The designs that result in the estimators with the minimum variance, i.e.,$\min \mathrm{var}(\widehat{\tau })$are exactly the optimal designs of the model with independent observations. In this case, the variance$\mathrm{var}(\widehat{\tau })$is multiplied by α:

$$\mathrm{var}(\tau )={\sigma }^2{(X_1^T{X}_1-X_1^{T}P{X}_1)}^{-1}={\sigma }^{2}a\cdot {(Q^{\ast })}^{-1}$$

${\sigma }^2{(Q^{\ast })}^{-1}$is the variance of the optimal designs in the model with independent observations).

Proof. 

From the previous proof, we conclude that the variance of the estimator of the direct effect, which is given by Formula (3), equals to

$$\mathrm{var}(\tau )={\sigma }^{2}a\cdot {(Q^{\ast })}^{-1}$$

□

Comments: (1) If we consider that an observation can influence another observation, the e.u are correlated, and the correlation is given by ρ, −1 < ρ < 1. Dependent observations are often considered observations of the same cluster [17]. A simple example of dependency appears when children of the same mother are included in a sample. Due to their common household environment and genes, it is expected that these children have a greater chance of having the same characteristics.

(2) In the case of compound symmetry, the variance matrix of each sequence observations is ${\Sigma }_{\mathrm{m}}=(1-\mathsf{\rho })I_m+\rho J_m$, so α = 1 − ρ, and b = ρ. In order for the matrix to be positive definite, the condition $-\frac{1}{m-1}<\rho <1$ is necessary. If ρ = 0, then we obtain the model with independent observations and α = 1.

(3) The variance of the estimator of the direct effect, $\mathrm{var}(\widehat{\tau })$, decreases when the correlation coefficient ρ increases and it approaches 0, when ρ approaches 1, since α = 1 − ρ.

(4) For two periods with dependent observations, the 2 × 2 variance matrix of the observations in the compound symmetry model is ${\Sigma }_2=(1-\rho )I_2+\rho J_2$. The optimal design for this model is the same as the optimal design for independent observations for every ρ, −1 < ρ < 1.

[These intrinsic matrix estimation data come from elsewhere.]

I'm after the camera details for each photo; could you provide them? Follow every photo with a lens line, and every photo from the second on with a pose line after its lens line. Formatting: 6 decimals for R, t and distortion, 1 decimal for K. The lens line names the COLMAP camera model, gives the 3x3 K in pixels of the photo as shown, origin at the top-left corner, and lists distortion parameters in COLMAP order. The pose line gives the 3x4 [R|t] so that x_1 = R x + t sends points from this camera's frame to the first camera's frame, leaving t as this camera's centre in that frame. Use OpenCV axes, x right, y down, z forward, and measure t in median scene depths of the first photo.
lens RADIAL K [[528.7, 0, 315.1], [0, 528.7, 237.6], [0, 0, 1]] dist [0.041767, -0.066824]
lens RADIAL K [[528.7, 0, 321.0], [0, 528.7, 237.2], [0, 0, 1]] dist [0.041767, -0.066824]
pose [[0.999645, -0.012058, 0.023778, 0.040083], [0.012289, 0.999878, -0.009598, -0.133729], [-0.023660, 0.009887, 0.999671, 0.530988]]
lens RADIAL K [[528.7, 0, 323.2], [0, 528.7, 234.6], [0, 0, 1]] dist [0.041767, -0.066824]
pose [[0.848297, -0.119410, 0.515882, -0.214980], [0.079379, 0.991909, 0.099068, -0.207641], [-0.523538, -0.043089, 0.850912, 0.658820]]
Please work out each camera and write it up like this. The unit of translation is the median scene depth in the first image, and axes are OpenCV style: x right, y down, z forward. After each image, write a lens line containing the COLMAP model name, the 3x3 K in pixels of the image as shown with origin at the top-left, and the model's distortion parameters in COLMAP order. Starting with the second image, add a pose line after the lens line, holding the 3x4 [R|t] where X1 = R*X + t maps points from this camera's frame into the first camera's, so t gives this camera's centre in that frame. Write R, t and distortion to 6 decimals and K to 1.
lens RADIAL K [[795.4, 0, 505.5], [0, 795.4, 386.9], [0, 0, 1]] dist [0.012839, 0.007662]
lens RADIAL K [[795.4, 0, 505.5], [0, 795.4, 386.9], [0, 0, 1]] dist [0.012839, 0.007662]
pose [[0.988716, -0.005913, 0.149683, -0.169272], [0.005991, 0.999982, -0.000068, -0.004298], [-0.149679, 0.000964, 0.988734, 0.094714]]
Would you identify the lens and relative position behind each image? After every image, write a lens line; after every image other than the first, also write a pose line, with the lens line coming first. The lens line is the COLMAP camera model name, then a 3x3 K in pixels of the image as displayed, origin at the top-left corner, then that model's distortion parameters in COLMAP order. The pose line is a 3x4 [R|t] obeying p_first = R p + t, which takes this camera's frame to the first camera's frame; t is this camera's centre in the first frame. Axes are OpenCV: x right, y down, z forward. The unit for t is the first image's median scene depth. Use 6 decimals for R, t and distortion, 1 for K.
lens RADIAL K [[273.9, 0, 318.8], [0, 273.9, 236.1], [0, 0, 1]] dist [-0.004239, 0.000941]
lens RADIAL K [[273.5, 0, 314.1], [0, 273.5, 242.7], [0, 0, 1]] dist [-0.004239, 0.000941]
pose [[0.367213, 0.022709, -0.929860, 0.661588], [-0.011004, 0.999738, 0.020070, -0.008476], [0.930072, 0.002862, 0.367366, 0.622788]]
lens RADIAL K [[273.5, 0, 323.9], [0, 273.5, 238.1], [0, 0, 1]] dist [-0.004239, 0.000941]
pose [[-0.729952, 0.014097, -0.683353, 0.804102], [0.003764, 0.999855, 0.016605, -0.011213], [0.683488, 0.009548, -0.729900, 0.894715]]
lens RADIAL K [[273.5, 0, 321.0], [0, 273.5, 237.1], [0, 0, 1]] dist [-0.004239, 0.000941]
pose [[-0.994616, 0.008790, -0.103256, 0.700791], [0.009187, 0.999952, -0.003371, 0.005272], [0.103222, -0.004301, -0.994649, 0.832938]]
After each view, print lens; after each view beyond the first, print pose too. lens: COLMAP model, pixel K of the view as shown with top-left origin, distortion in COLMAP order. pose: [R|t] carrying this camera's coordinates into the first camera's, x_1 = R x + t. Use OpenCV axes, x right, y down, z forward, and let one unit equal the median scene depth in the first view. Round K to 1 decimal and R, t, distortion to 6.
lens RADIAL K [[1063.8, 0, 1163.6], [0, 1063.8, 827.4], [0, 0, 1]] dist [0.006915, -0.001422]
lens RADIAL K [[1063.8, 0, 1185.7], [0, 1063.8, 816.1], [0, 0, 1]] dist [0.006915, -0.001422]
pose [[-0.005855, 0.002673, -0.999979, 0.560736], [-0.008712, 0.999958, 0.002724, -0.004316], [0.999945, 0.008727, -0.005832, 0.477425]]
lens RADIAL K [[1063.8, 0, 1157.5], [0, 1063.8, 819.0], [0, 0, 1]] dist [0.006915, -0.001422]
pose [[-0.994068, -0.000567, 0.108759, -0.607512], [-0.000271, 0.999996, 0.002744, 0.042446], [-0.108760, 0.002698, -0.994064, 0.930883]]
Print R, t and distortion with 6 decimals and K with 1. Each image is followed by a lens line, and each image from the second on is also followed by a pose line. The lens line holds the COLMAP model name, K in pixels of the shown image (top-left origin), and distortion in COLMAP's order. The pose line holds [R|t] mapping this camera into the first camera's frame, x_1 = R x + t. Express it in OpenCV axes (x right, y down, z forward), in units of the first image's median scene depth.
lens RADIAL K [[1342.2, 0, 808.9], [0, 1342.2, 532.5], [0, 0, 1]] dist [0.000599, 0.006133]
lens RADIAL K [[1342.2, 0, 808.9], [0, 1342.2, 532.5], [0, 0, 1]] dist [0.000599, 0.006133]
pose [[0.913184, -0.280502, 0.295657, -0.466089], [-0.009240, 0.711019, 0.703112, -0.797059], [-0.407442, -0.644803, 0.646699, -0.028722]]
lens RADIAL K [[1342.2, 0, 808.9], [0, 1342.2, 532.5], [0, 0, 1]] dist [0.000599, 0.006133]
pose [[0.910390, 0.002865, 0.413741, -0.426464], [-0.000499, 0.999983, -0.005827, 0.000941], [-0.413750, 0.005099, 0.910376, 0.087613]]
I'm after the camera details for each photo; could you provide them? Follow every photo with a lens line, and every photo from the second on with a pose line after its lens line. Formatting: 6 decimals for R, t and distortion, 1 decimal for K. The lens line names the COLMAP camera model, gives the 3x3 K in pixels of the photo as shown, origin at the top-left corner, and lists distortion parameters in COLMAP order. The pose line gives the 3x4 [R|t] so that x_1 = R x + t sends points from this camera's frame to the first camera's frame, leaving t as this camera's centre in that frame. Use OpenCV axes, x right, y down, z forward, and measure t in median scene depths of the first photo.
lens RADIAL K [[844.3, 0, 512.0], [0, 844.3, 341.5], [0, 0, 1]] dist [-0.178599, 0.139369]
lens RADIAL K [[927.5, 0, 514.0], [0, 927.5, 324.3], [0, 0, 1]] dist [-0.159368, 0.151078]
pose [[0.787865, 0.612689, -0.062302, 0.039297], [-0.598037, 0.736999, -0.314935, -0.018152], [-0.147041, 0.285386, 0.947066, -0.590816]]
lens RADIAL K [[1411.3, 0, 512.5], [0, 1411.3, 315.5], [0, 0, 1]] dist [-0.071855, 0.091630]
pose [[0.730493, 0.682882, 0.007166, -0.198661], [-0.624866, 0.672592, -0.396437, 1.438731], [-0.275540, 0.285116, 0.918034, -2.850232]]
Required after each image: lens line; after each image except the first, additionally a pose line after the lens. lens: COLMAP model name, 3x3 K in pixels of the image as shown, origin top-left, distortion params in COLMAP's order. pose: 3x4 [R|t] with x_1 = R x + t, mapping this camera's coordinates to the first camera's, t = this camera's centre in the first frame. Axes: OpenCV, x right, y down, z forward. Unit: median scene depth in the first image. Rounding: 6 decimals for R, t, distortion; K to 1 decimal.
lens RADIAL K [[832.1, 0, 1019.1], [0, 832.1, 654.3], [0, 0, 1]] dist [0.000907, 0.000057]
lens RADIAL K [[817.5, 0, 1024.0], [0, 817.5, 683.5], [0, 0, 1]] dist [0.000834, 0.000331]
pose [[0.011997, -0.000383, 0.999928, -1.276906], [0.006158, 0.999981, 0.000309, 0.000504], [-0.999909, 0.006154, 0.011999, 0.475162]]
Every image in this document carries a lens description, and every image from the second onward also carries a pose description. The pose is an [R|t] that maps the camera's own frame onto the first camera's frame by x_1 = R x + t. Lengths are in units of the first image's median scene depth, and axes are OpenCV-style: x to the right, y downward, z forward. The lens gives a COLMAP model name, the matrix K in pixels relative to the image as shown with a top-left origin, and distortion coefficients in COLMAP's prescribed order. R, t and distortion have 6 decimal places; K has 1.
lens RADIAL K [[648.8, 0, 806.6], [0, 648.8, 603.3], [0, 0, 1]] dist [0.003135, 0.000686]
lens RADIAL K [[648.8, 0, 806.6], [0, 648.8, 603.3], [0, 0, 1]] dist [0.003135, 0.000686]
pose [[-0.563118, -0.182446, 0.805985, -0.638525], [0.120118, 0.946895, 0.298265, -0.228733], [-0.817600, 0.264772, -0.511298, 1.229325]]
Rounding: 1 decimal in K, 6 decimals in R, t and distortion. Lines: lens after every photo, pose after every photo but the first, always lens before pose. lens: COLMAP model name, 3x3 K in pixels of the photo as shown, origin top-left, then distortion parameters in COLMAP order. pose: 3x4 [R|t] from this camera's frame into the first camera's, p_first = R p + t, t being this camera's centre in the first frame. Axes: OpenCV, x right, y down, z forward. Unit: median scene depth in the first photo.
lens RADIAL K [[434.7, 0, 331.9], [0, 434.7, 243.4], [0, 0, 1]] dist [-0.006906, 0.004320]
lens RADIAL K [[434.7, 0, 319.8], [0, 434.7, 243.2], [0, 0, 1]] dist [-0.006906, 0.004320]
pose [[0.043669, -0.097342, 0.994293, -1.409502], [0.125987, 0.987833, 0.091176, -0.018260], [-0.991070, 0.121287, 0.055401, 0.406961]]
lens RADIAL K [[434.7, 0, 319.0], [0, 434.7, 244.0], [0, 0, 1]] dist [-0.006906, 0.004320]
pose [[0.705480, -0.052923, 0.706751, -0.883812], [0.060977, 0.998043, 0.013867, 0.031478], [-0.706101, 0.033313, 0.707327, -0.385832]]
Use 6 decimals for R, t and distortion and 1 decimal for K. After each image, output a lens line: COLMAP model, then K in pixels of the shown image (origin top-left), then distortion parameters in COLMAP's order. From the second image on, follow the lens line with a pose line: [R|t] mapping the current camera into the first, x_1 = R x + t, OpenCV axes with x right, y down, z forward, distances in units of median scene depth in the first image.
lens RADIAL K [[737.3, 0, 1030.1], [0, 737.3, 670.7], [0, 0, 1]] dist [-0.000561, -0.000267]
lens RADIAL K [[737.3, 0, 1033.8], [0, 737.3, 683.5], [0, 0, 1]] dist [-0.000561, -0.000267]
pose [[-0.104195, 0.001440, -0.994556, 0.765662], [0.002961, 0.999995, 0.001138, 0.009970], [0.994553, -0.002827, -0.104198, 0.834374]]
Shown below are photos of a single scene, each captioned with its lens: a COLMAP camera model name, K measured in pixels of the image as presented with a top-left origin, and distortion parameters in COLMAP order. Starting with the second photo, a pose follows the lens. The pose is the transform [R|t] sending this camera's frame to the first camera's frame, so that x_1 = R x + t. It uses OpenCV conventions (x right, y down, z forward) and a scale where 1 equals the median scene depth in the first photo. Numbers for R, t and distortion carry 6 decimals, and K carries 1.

For an even n, such an optimal design is obtained when to the sequences AA and AB correspond to n/2 e.u, while for an odd n, the optimal design is obtained when to the sequences AA and AB correspond to (n − 1)/2 and (n + 1)/2 e.u., respectively [11]. The reverse sequences BB, BA also correspond to an optimal design with: $\mathrm{var}(\mathsf{\tau })={\sigma }^2(1-\mathsf{\rho }){(Q^{\ast })}^{-1}$

(5) As illustrated, the examined model with dependent observations is also associated with variance matrices Σ for which the optimal designs are the same as the ones of the model with independent observations [14,18].